Когда осознаешь целеустремленность и упорство этого вычеркивания, невольно задаешься вопросом: зачем? Ради какой цели человек, так умеющий наслаждаться стихами, отбрасывает — лишает себя — таких огромных поэтических просторов и пластов? Не может ли оказаться, что он все еще чувствует себя участником литературной реконкисты и, как партизан из анекдота, продолжает пускать поезда под откос и пятнадцать лет спустя после изгнания врага? Или — что более вероятно: он разглядел, что война, в которой ему довелось участвовать в молодости, не в XX веке началась и не в XXI кончится? Что коммунизм был лишь временным обличьем вечных врагов прекрасного? И речь здесь идет не о тех простых врагах — безобразное, примитивное, безвкусное, убогое, — с которыми художник справится и сам — на то он и художник. Нет, имеются в виду враги посерьезнее, те, что много раз уже вторгались в метафизическое царство Прекрасного, неся над головой развевающиеся знамена Разумного (Гегель, Маркс, Жданов), Доброго (Руссо, Толстой, Владимир Соловьев), Высокого (Савонарола, Кальвин, аятолла Хомейни). И вот с ними-то, с их вечными попытками распространить свою власть на художника и ведет свою борьбу автор книги «Стихи про меня».
Защитим поэтов от самих себя
Да, то, что любишь, и тех, кого любишь, положено защищать. Даже если это сведется к «защищать от самих себя».
Тоска по родине, разоблаченная — отвергнутая — Цветаевой, вовсе не единственная «морока»,снедающая душу стихотворца.

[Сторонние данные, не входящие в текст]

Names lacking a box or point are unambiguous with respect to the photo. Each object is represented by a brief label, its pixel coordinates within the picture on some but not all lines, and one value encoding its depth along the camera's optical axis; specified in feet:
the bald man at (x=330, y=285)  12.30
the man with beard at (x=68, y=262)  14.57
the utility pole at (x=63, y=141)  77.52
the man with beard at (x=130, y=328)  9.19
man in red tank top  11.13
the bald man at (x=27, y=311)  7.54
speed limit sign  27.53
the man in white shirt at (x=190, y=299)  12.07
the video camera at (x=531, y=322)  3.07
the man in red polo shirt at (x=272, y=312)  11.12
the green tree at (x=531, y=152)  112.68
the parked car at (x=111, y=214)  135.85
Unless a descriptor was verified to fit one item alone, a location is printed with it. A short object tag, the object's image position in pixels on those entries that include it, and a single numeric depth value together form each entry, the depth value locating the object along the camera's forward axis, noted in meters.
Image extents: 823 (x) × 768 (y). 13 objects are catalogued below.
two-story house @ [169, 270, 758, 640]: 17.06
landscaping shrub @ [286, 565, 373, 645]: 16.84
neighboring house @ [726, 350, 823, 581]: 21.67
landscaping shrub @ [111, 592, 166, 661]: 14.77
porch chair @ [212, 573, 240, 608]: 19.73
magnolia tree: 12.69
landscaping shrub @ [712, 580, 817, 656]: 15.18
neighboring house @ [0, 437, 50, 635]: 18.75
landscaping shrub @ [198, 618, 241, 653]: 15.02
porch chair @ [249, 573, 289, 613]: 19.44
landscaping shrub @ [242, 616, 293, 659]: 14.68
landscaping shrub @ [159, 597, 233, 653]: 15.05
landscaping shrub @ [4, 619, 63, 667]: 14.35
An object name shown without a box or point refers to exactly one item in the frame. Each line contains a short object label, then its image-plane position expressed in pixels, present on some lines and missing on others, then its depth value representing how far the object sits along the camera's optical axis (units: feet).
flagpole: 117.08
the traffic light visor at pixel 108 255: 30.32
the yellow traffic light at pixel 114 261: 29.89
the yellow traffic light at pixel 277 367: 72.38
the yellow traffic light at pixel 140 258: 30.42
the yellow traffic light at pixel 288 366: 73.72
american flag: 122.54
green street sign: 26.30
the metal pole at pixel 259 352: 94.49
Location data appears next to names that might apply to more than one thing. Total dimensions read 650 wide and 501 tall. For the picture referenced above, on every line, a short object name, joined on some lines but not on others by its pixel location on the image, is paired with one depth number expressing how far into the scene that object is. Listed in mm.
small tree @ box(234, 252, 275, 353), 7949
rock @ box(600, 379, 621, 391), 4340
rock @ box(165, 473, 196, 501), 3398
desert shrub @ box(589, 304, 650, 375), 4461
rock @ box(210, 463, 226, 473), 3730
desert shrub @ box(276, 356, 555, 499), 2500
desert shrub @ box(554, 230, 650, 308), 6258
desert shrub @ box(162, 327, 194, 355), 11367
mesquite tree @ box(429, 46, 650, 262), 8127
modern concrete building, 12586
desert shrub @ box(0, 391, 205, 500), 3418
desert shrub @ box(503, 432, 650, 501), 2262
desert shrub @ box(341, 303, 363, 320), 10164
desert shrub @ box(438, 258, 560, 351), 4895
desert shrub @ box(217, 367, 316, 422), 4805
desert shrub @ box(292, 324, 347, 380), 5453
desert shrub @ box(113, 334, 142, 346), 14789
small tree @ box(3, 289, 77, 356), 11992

Как неосторожный ребенок, он снова и снова тоскует по Разумному, тянется к «бессмертному солнцу ума» (Пушкин). Нужно снова и снова объяснять ему, что миром правят абсурд и хаос, что разумное начало в нем — иллюзия, мираж, игрушка рационалистов. Этот тезис всплывает в книге снова и снова, иллюстрируется десятками примеров.
«Поведение Пушкина в истории последней его дуэли нелепо с позиции разума и довольно сомнительно с точки зрения этики.» (СПМ-113)
«Сильное переживание, помню, испытал, прочитав показания секундантов Лермонтова и Мартынова. Через неделю после дуэли четверо вменяемых мужчин, четыре человека чести, вовсе не думая обманывать, рассказали совершенно разное о простейших обстоятельствах события, ведомые чем-то загадочным своим» (СПМ-354).